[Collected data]

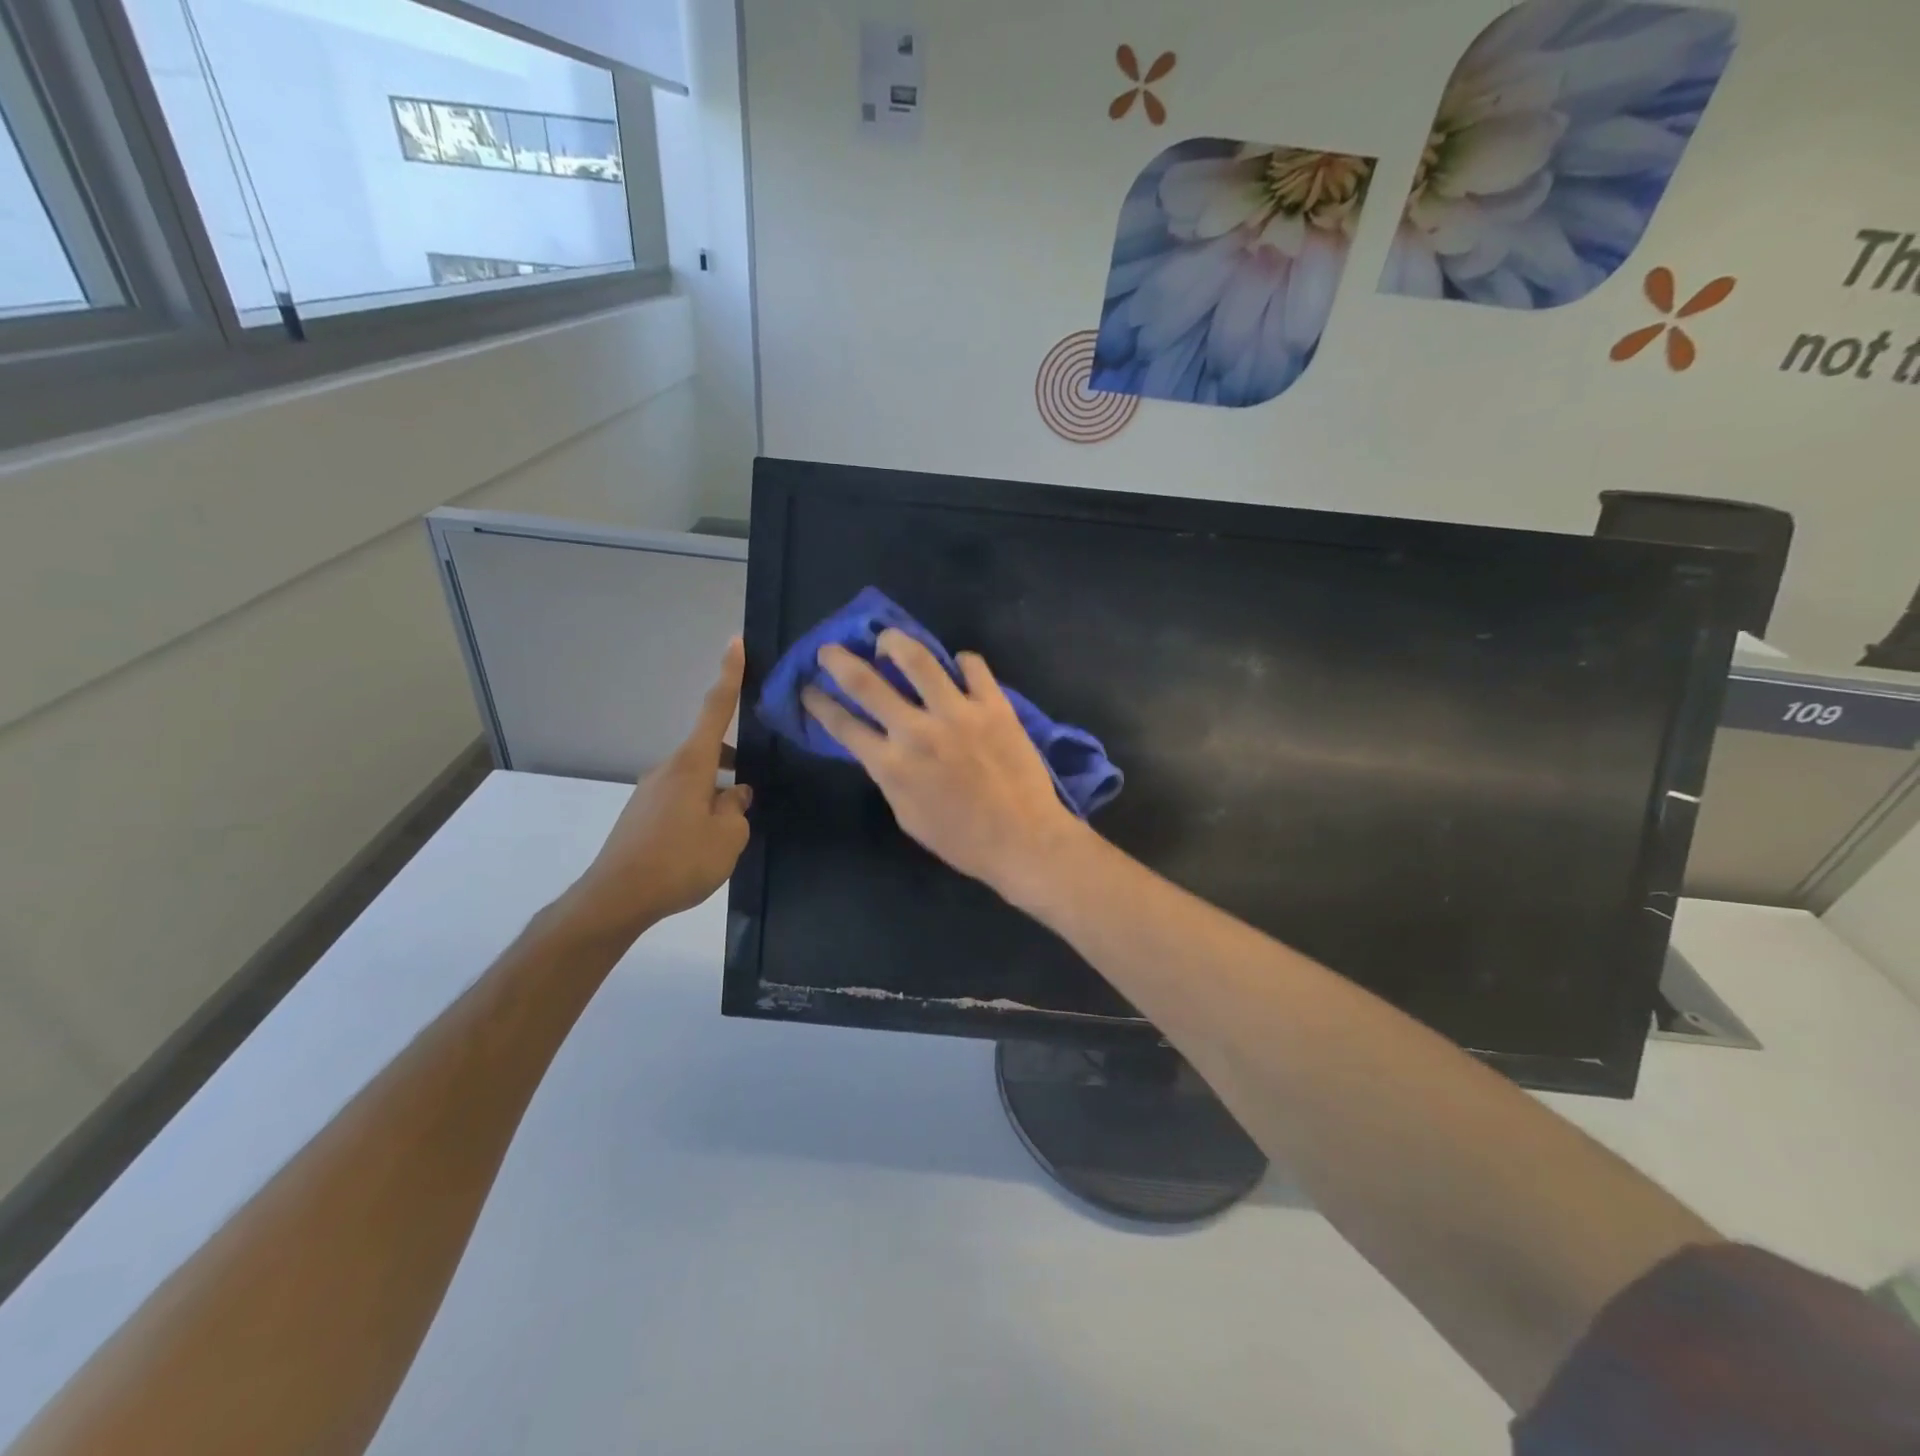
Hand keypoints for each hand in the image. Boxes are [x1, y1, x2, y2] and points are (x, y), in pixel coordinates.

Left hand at [558, 638, 752, 941]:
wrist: (615, 898)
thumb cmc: (679, 861)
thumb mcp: (728, 836)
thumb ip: (737, 808)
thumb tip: (735, 793)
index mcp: (691, 765)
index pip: (715, 710)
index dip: (729, 676)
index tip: (735, 643)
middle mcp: (668, 769)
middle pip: (707, 752)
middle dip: (731, 763)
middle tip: (751, 794)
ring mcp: (650, 792)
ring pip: (695, 779)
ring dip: (715, 793)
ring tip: (729, 832)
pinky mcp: (641, 815)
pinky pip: (680, 800)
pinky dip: (698, 809)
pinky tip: (703, 844)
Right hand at [803, 631, 1084, 901]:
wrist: (1023, 838)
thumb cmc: (962, 840)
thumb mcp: (907, 816)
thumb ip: (889, 777)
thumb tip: (880, 749)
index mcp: (891, 765)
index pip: (843, 725)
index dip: (820, 704)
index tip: (808, 688)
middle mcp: (917, 731)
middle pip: (866, 682)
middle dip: (839, 661)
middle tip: (830, 649)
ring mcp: (957, 712)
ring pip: (917, 658)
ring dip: (895, 642)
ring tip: (888, 640)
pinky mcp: (993, 705)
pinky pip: (973, 666)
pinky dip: (961, 661)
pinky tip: (957, 666)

### [Assignment]
Would you repeat the entries exactly, but with no pictures?

### [Solution for this exercise]
Hand keypoints for each hand in the image. Boxes are [x1, y1, x2, y2] and points are (x, y), in pixel coordinates.

Left hand at [558, 638, 752, 941]:
wrist: (615, 898)
thumb cmc: (679, 861)
thumb mcp: (728, 836)
thumb ip: (737, 808)
thumb tip: (735, 793)
index mcp: (691, 765)
index pip: (715, 710)
index dip: (729, 676)
index tip: (735, 643)
middle mcp: (668, 769)
middle pip: (707, 752)
middle dip: (731, 763)
middle tip: (751, 794)
ring mcp: (650, 792)
ring pip: (695, 779)
ring dip: (715, 793)
ring tip: (729, 832)
pinky mcp: (641, 815)
pinky pip: (680, 800)
pinky dip: (698, 809)
pinky tip: (703, 844)
Right hand at [803, 631, 1084, 901]:
wrist: (1023, 838)
thumb cmc: (962, 840)
thumb mcp: (907, 816)
thumb ip: (889, 777)
thumb tip: (880, 749)
index mcp: (891, 765)
index pip: (843, 725)
index dip: (820, 704)
index tip: (808, 688)
middle mcp: (917, 731)
middle pip: (866, 682)
middle dip: (839, 661)
middle tip: (830, 649)
ring mcp: (957, 712)
ring pip: (917, 658)
ring dip: (895, 642)
ring tip: (888, 640)
pinky mcp: (993, 705)
pinky pip: (973, 666)
pinky dip: (961, 661)
pinky tip: (957, 666)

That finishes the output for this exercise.